Todo empezó a cambiar en mi rotatorio de familia de sexto, cuando ya habíamos estudiado todas las asignaturas por completo. Fue en enero de 2020, cuando estaba comenzando la pandemia, pero todavía no lo sabíamos. Vi muchas patologías diferentes, y descubrí que había otros programas además de la consulta, como el seguimiento del embarazo, cirugía menor, control de anticoagulados, etc. Y medicina de familia dejó de ser una especialidad que nunca haría.


Entonces llegó el confinamiento y perdí todo contacto social que pudiera tener. Seguíamos estudiando para el MIR, recuperando rotatorios prácticos, haciendo el TFG, pero ahora sin ver pacientes en ningún momento. Luego llegaron los largos meses de encerramiento estudiando 12 horas diarias para conseguir alguna plaza en el MIR y fui notando la necesidad de tener contacto con los pacientes, les echaba de menos. Me gustaban muchas especialidades, la que más era ginecología, pero mi objetivo seguía siendo una plaza de cualquier especialidad.


Cuando conocí mi puesto en el MIR sabía que mis primeras opciones no estaban disponibles, pero tenía muchísimas opciones más, y empecé a investigar para poder elegir la que más se ajustara a mi perfil.


Yo quería una especialidad que tuviera contacto con el paciente, pero que tampoco acabara interfiriendo en mi vida personal. No podía hacer cardiología, pero tampoco quería olvidarme de usar el fonendo o leer un EKG. No podía hacer ginecología, pero tampoco quería perder ese contacto con las embarazadas y las patologías genitales. No podía hacer pediatría, pero quería poder atender niños en algún momento. No podía hacer radiología, pero quería saber interpretar una prueba de imagen. Al fin y al cabo, quería una especialidad que me permitiera seguir aplicando todos mis conocimientos médicos, y seguir formándome en casi todas las ramas de la medicina. Y entonces lo tuve claro, medicina de familia y comunitaria era mi especialidad por la multitud de opciones que me ofrecía.
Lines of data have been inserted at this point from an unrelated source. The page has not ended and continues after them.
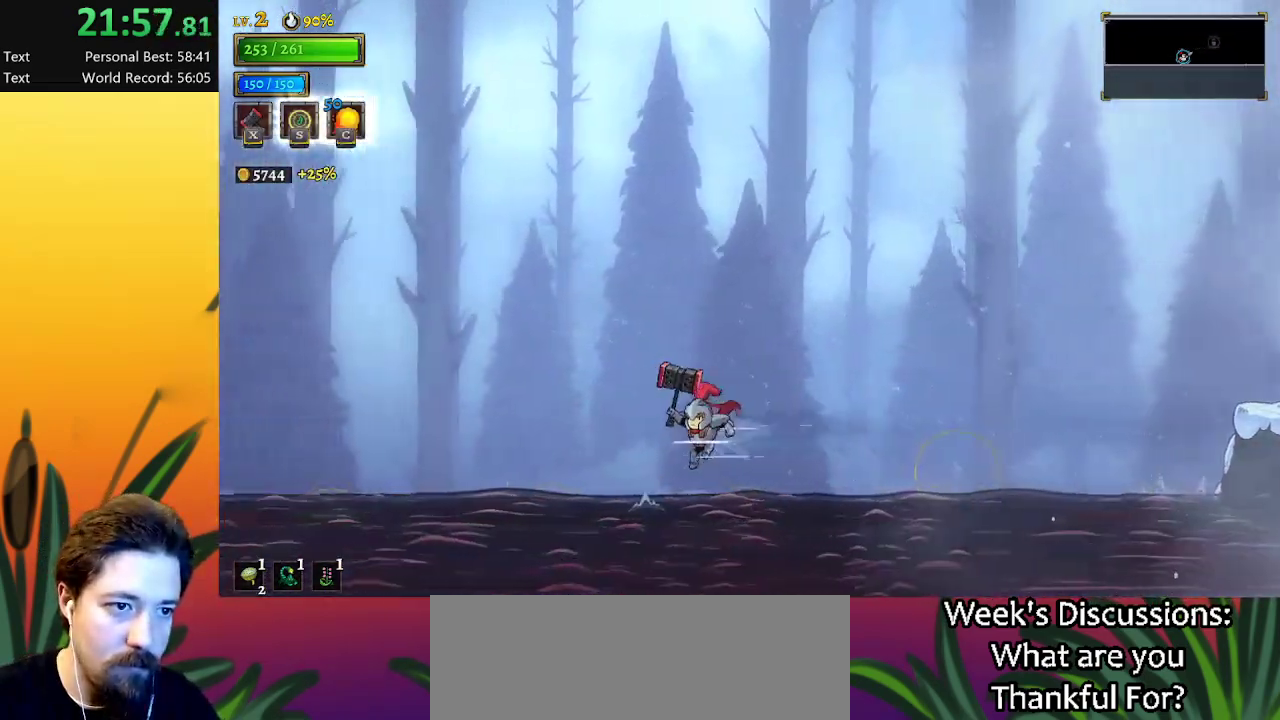
{"keys": ["left"], "events": [[50, "down", "down"], [100, "a", "down"], [150, "down", "up"], [183, "a", "up"]]}
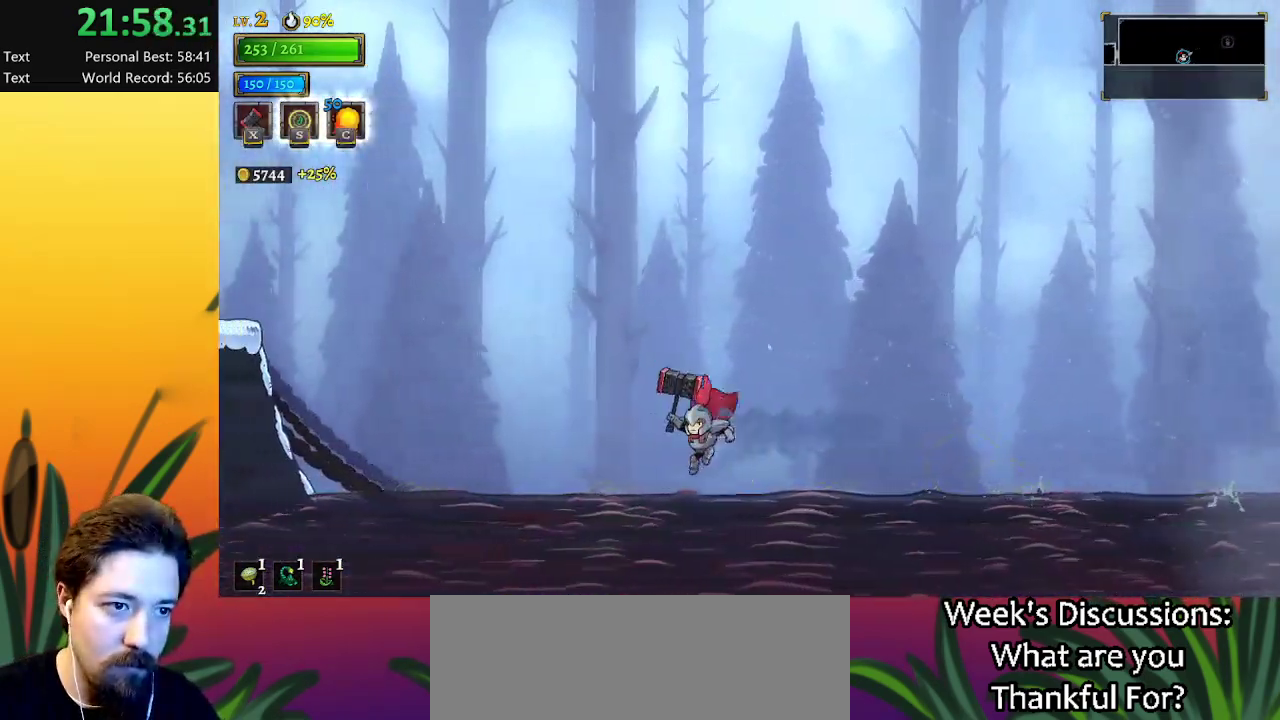
{"keys": ["left"], "events": [[17, "down", "down"], [67, "a", "down"], [117, "down", "up"], [150, "a", "up"]]}
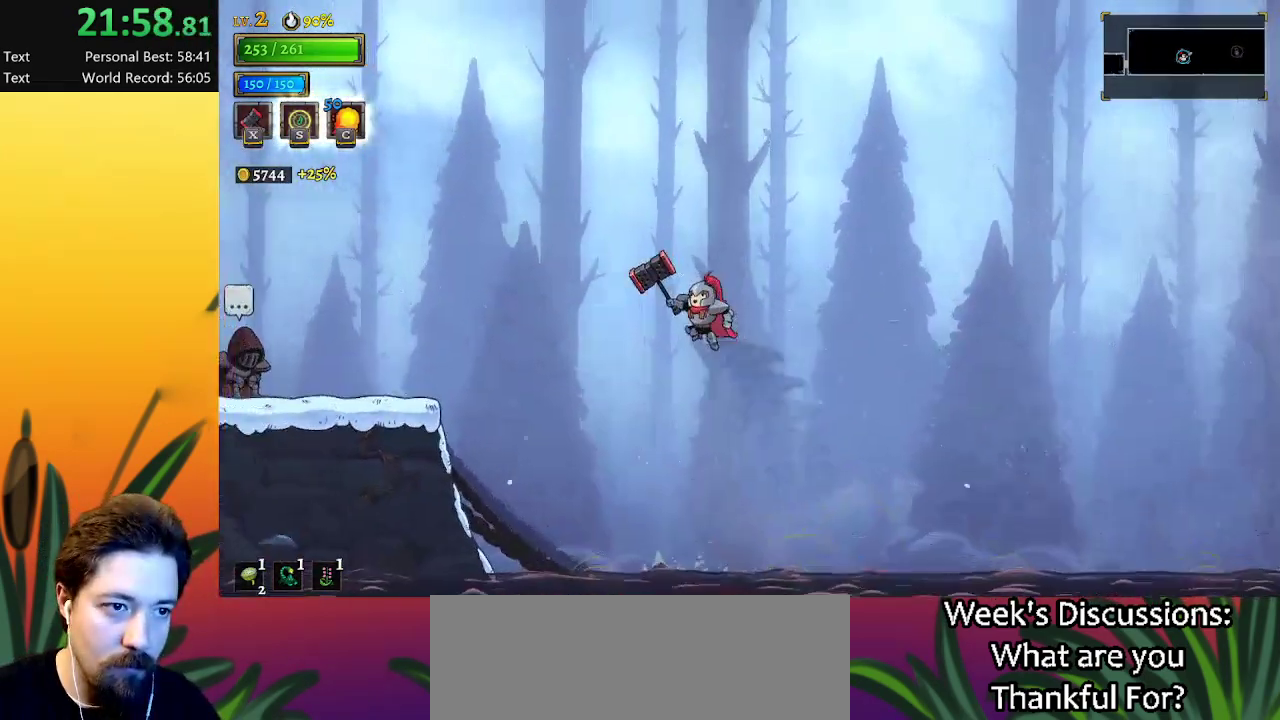
{"keys": ["left"], "events": [[267, "a", "down"], [450, "a", "up"]]}
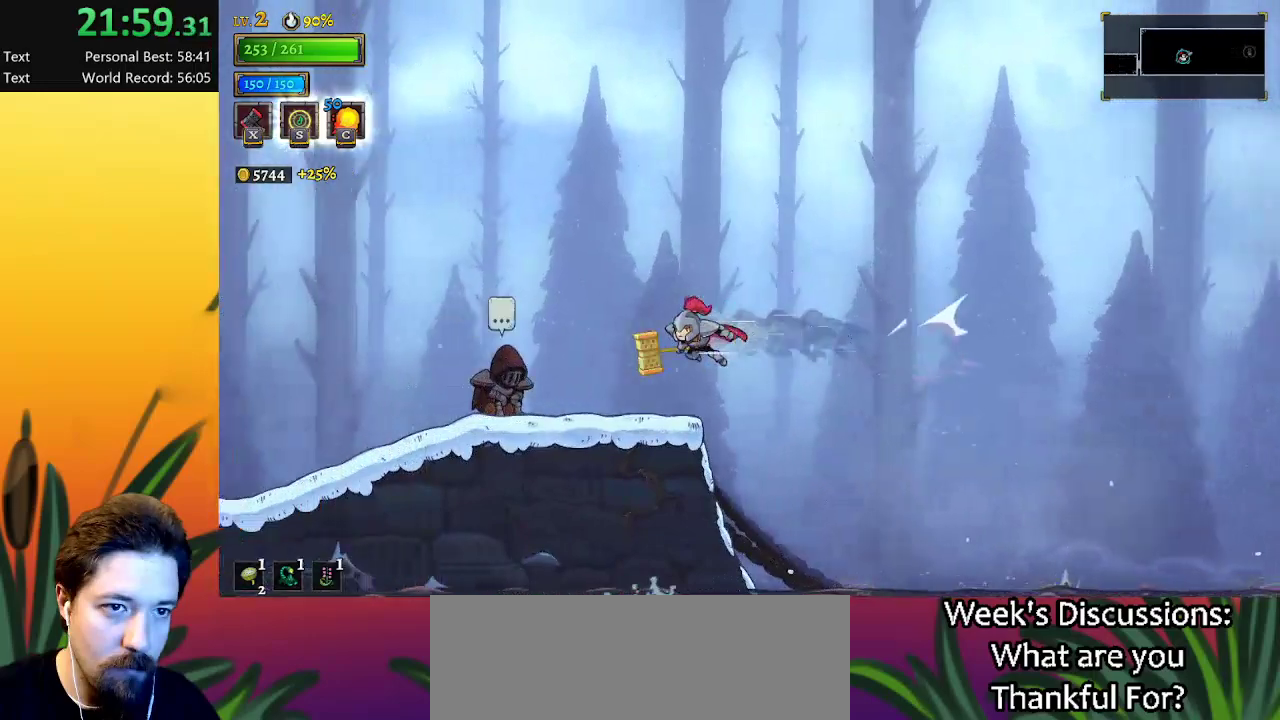
{"keys": ["a", "left"], "events": [[417, "a", "down"]]}
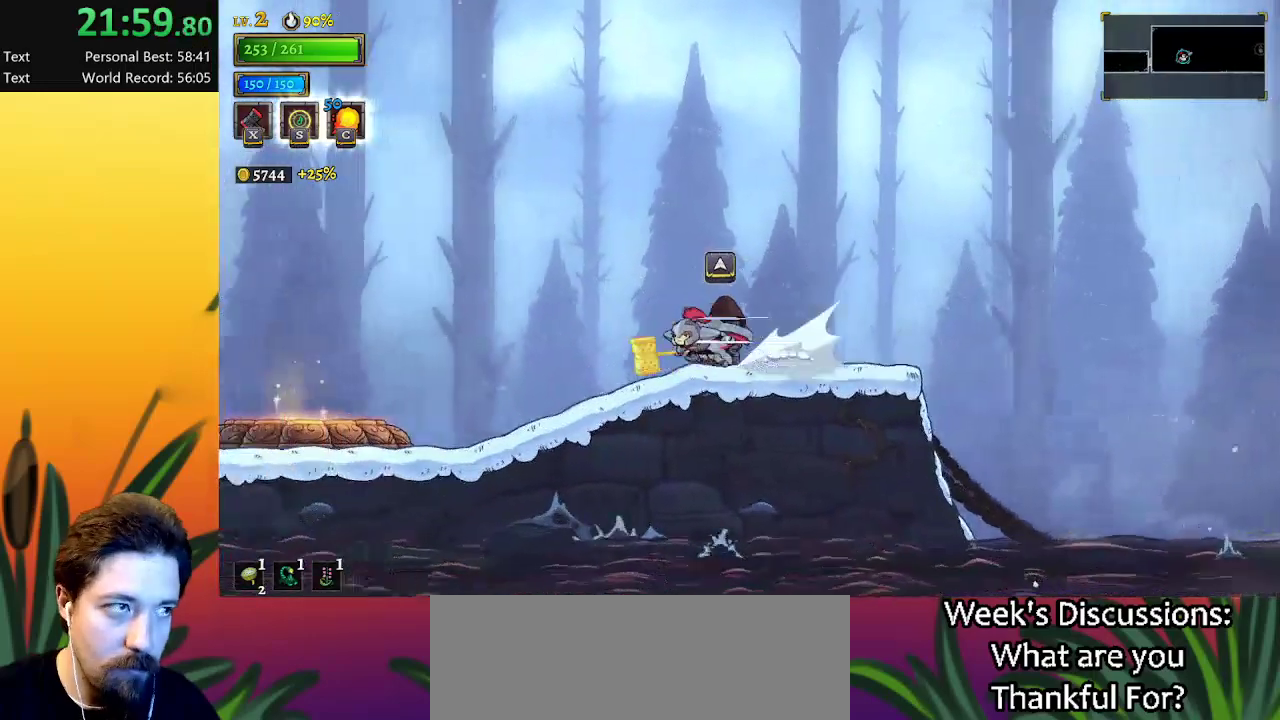
{"keys": ["left"], "events": [[117, "a", "up"]]}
Y a día de hoy, siento que mi centro de salud es mi segunda casa, y eso que actualmente estamos en la situación de colapso de la atención primaria. Pero conocer a tus pacientes y a sus familiares, poder seguir los problemas de tu paciente desde principio a fin, ser el médico que está ahí para cuando tu paciente necesita ayuda con lo que sea (problemas sociales, familiares, económicos o médicos), eso me llena de vida día a día. Y de momento, no me arrepiento en absoluto de haber cambiado de opinión.